**DESCRIPTION OF THE TASK**
The answer must consist of every line from the data that holds the string "Rendered".

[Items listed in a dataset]

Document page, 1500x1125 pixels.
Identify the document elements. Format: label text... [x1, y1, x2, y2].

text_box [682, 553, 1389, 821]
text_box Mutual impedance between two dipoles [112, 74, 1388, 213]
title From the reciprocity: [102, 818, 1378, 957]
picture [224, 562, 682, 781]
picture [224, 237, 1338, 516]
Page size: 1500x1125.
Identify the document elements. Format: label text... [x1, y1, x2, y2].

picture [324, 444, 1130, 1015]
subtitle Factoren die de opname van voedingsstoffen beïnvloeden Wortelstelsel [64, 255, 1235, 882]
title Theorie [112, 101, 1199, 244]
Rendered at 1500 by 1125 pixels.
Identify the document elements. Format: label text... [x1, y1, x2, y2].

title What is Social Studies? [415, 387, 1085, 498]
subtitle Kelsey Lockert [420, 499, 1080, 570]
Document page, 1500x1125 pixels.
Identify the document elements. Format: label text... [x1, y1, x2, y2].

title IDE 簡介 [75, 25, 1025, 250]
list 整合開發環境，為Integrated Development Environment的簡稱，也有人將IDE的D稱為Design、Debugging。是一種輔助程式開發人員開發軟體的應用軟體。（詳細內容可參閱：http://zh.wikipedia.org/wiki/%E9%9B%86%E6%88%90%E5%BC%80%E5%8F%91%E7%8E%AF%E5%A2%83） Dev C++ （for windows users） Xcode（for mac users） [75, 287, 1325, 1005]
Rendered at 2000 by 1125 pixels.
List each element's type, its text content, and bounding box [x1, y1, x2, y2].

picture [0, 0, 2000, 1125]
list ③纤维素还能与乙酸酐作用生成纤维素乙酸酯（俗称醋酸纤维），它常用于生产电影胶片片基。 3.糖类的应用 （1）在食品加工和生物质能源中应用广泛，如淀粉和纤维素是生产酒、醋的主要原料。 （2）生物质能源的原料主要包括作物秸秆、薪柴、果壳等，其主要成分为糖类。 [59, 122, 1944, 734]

**TASK SOLUTION**
Rendered at 1500 by 1125 pixels.
Rendered at 2000 by 1125 pixels.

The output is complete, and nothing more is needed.